KPK rappelle les risques de corruption liés aux missions spéciales de Pertamina dans le régime de commerce RI-AS

JAKARTA - La Commission de lutte contre la corruption (KPK) a déclaré que la politique d’attribution spéciale de PT Pertamina (Persero) pour l’achat et l’investissement en energiéès des États-Unis pourrait conduire à la corruption si elle n’avait pas de fondements juridiques solides. Une étude a été développée pour exécuter la fonction de surveillance.

Cela a été communiqué par le président du KPK Setyo Budiyanto lors d’une réunion de coordination avec le ministre de l’Economie Airlangga Hartarto; le ministre de l’Energie et des Ressources naturelles Yuliot Tanjung; le ministre des Affaires étrangerées Arif Havas Oegroseno; jusqu’au ministre du Commerce Dyah Roro Esti Widya Putri aujourd’hui, le 14 janvier.

« Sur la base des conclusions, les conclusions fondamentales de cette politique extraordinaire ne sont pas fondées sur des fondements solides car elles reposent uniquement sur un joint statment et n’ont pas encore été traduites en instruments juridiques contraignants », a déclaré Setyo, citant un communiqué officiel de l’institut.

Cette situation, a-t-il déclaré, peut entrâiner des risques graves s’il n’est pas suivi. « Sans instruments juridiques solides et une clarté des tarifs réciproques, le risque de corruption et l’incertitude juridique dans le secteur de l’énergie deviennent une menace réelle pour les finances de l’état », a déclaré l’ancien directeur de l’étude de la CPI.

En outre, l'évaluation du risque de corruption (CRA) effectuée par le KPK a également cartographié un certain nombre de problèmes dans le projet de règlement présidentiel (Perpres) préparé par le gouvernement.
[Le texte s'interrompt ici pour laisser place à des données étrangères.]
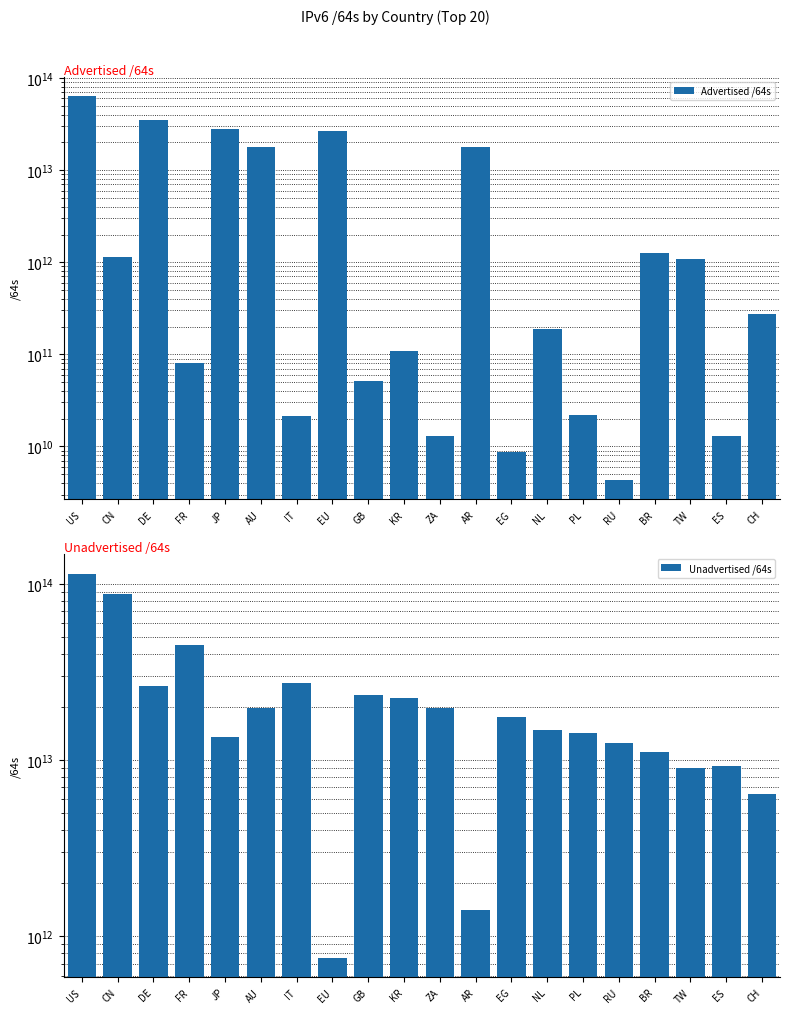

What is the label of the 6th bar from the left?

AU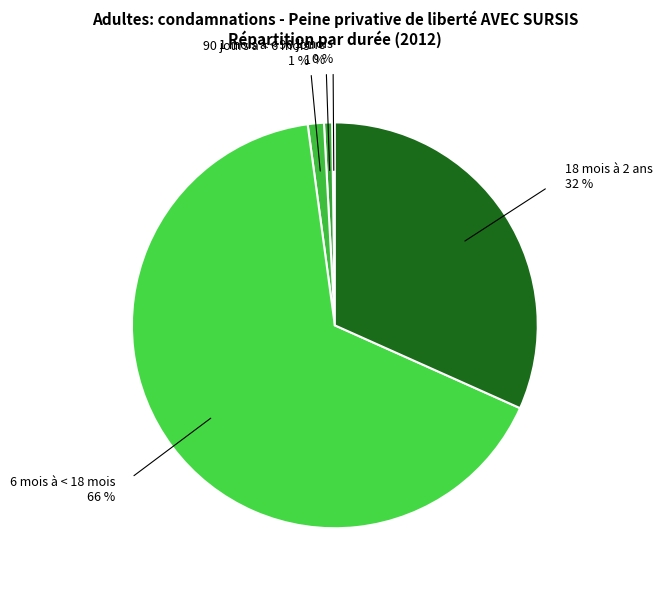

What is the smallest slice in the pie chart?

< 1 mois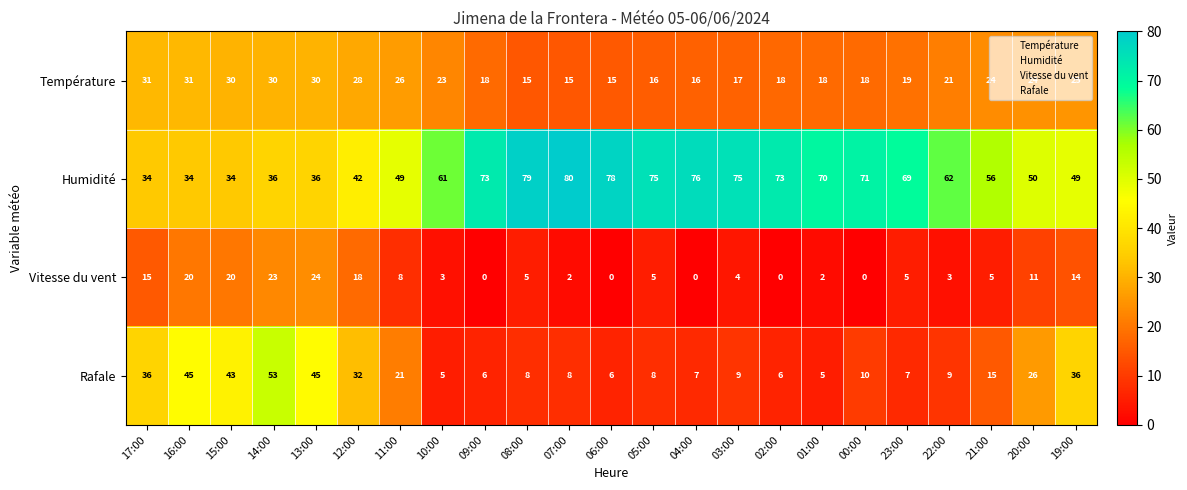

Which series has the largest range (max minus min)?

Rafale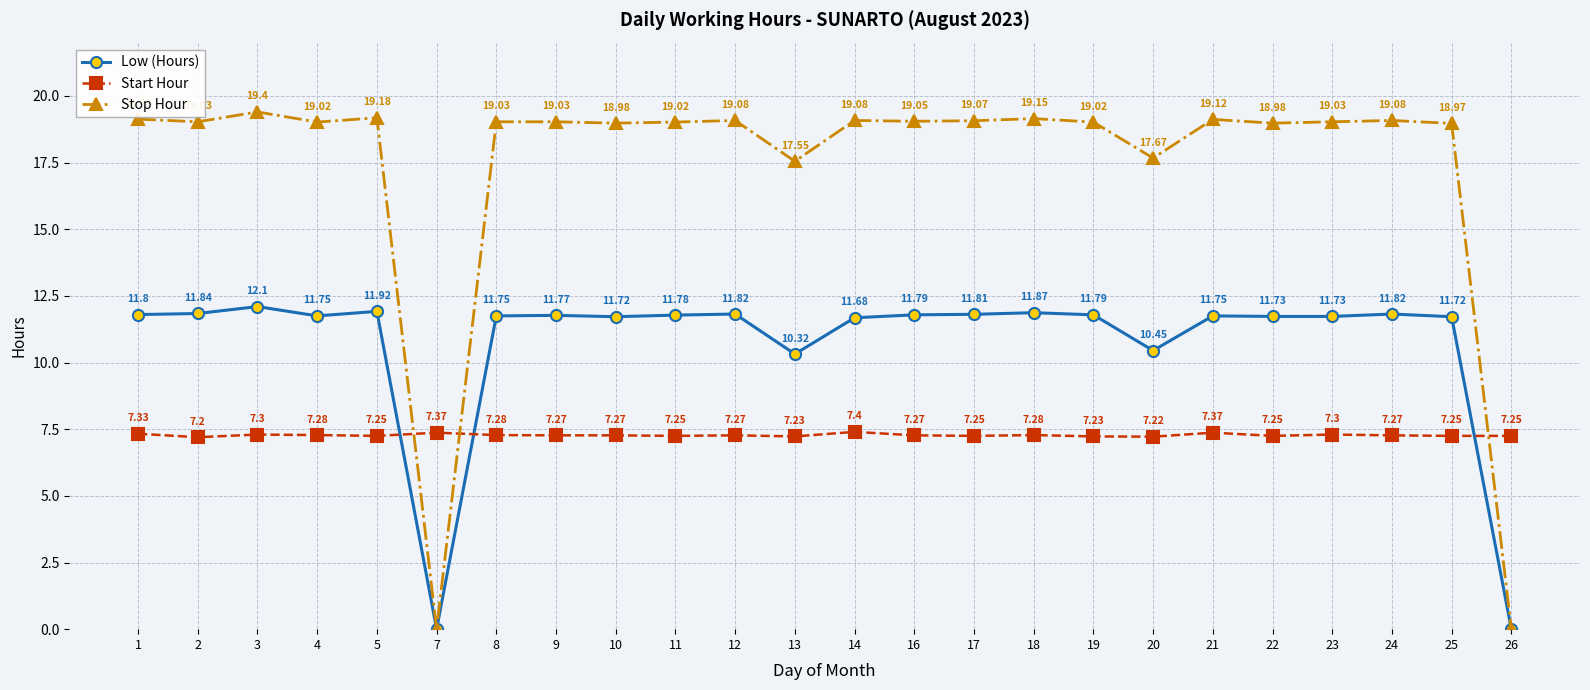

How many interior local peaks does the Low (Hours) series have?

7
L'un d'eux concerne la restriction des fournisseurs de pétrole brut qui n'est ouvert qu'aux détenteurs de notes de compréhension avec Pertamina.
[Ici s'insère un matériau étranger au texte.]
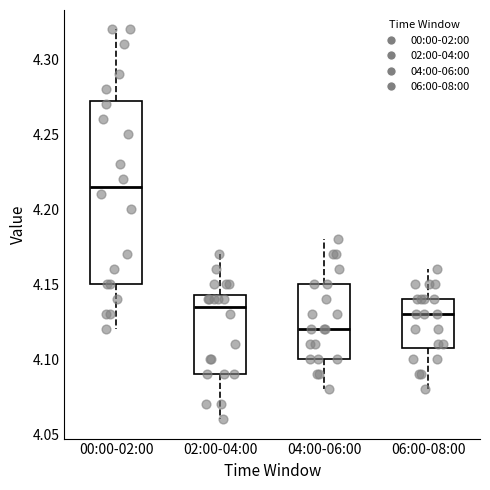

Which box has the lowest median line?

04:00-06:00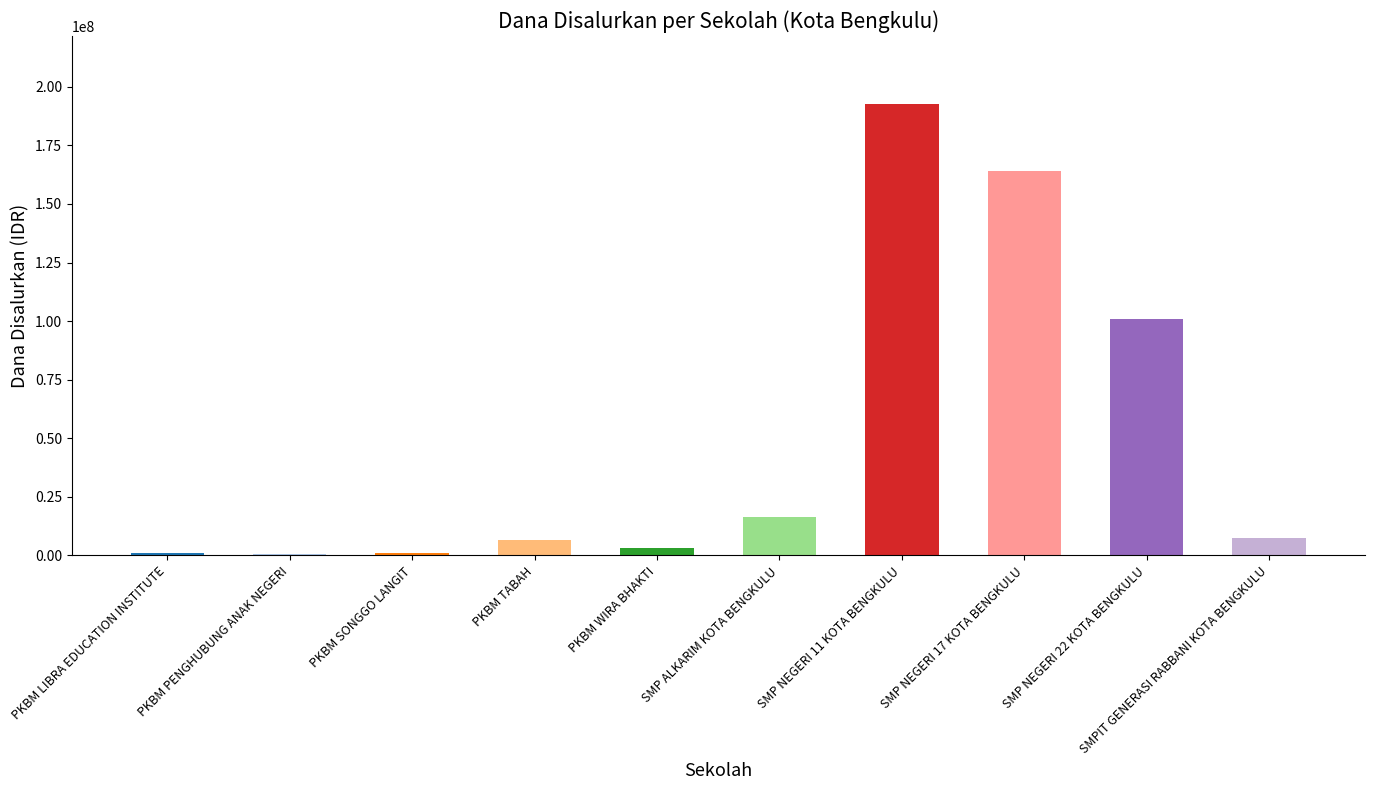

What is the change in value from PKBM LIBRA EDUCATION INSTITUTE to SMPIT GENERASI RABBANI KOTA BENGKULU?

+6375000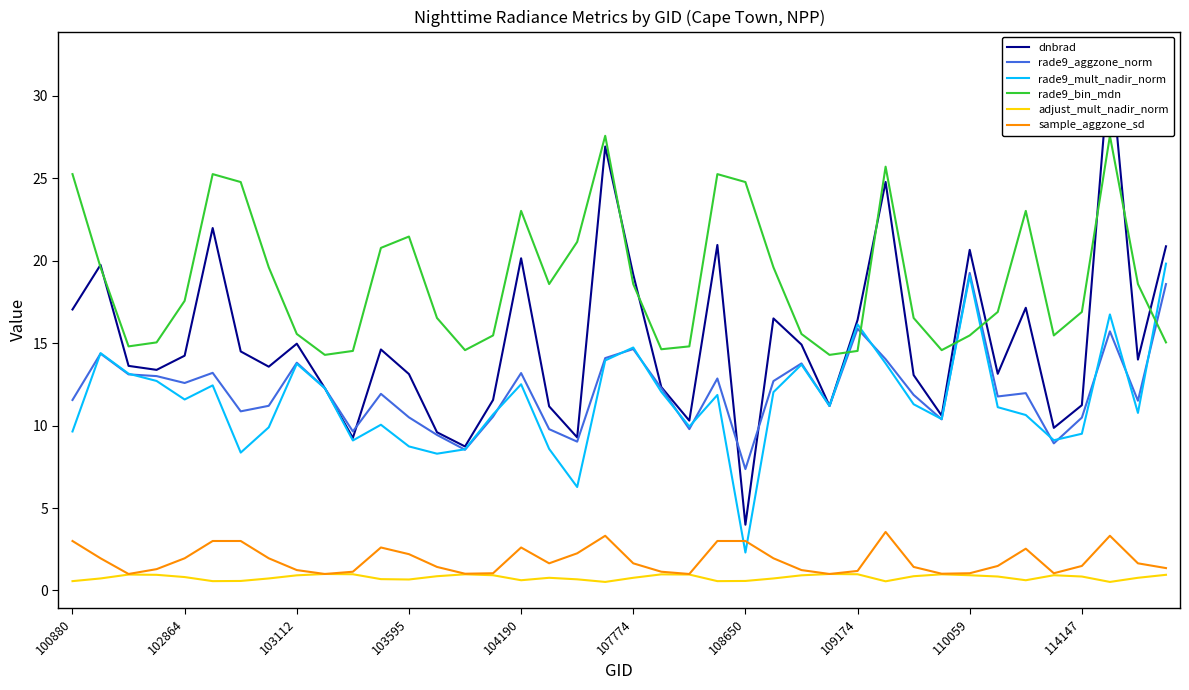

What is the highest value of the rade9_aggzone_norm series?

19.3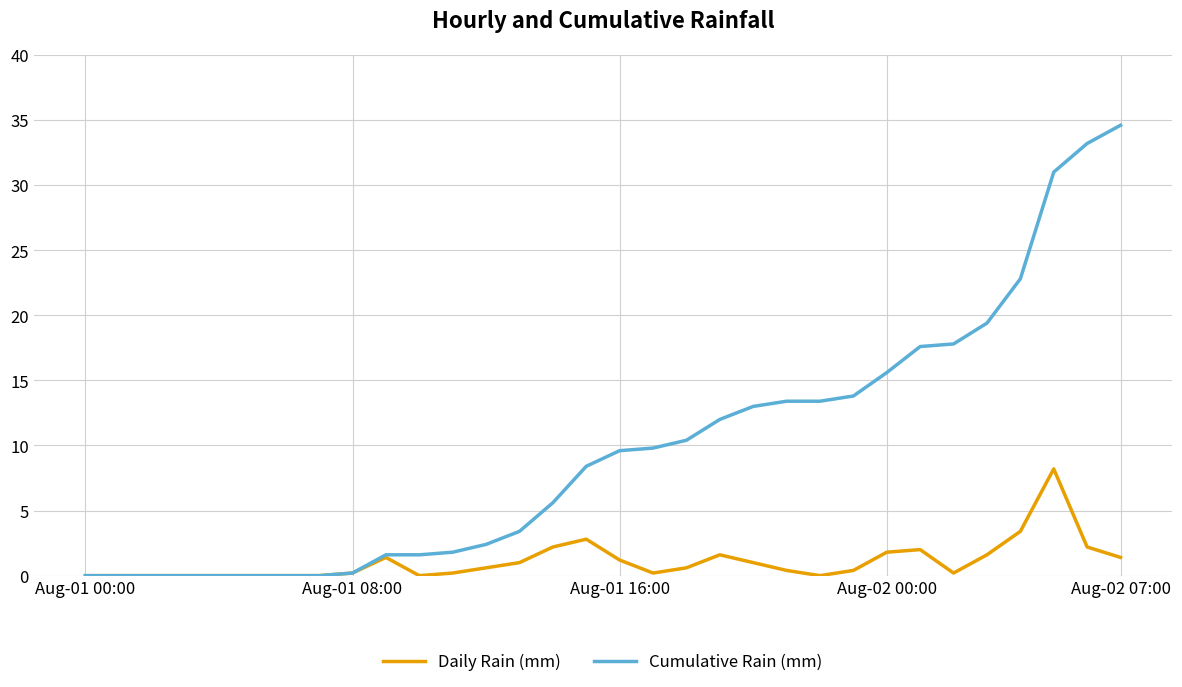

Which series has the widest spread of values?

Cumulative Rain (mm)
« Cela risque de tuer la concurrence saine et de créer un traitement spécial, rendant ainsi la collusion des prix vulnérable », a déclaré le directeur adjoint de la prévention et du suivi du KPK, Herda Helmijaya, lors de la meméme occasion.

L’accent a également été mis sur les indicateurs de la réussite de l’affectation des importations et des investissements énergétiques en provenance des États-Unis ou dans les États-Unis. La valeur des importations d’énergie de 15 milliards de dollars américains mentionnée dans la déclaration commune, selon le KPK, n’a pas été accompagnée de critères d’atteinte mesurable tandis que le bilan commercial est généralement calculé sur une base annuelle.

Le KPK a ensuite examiné le plan de formation d’une cellule de soutien à la nomination qui pourrait potentiellement affaiblir la responsabilisation et élargir la marge de manœuvre si elle n’était pas assortie d’un mécanisme de prise de décision objective et documenté depuis le debut. D’autre part, les dispositions relatives aux caractéristiques des produits et aux mécanismes de subvention dans le projet de Perpres ne sont pas encore totalement conformes aux regléments en vigueur.

« Actuellement, les négociations tarifaires entre l’Indonésie et les États-Unis se poursuivent. Si un accord est réalisé, le gouvernement suivra en publiant des règles de dépendance, que ce soit sous la forme d’un PP ou d’un Perpres », a déclaré Herda.

Comme l’a été rapporté précédemment, le ministre coordonnateur de l’economie Airlangga Hartarto a déclaré qu’il y avait un certain nombre de discussions avec la Commission d’élimination de la corruption (KPK) après une rencontre privée. Non seulement sur l’energié, mais aussi sur l’achat d’avions sur la base d’un accord tarifaire réciproque a été discutue lors de la rencontre avec le KPK.

Le KPK, a poursuivi Airlangga, a également évalué le président de la république (Perpres) qui sera publié pour suivre l’accord.

Pour information, l’Indonésie a accepté un tarif réciproque de 19%. Cependant, l’accord est accompagné de concessions non tarifaires importantes, telles que l’assouplissement des réglements sur le taux de composants locaux (TKDN), l’abolition de l’interdiction d’exportation de minerais critiques jusqu’aux obligations d’achat de produits energétiques et agricoles des États-Unis.

L’accord place les exportations indonésiennes dans une position désavantagée. Du point de vue tarifaire, le chiffre de 19% est égal à celui de la Malaisie (19%) et n’est pas loin de celui du Vietnam (20%). Cependant, l’Indonésie est moins concurrentielle du point de vue des frais logistiques et doit faire des concessions non tarifaires beaucoup plus importantes.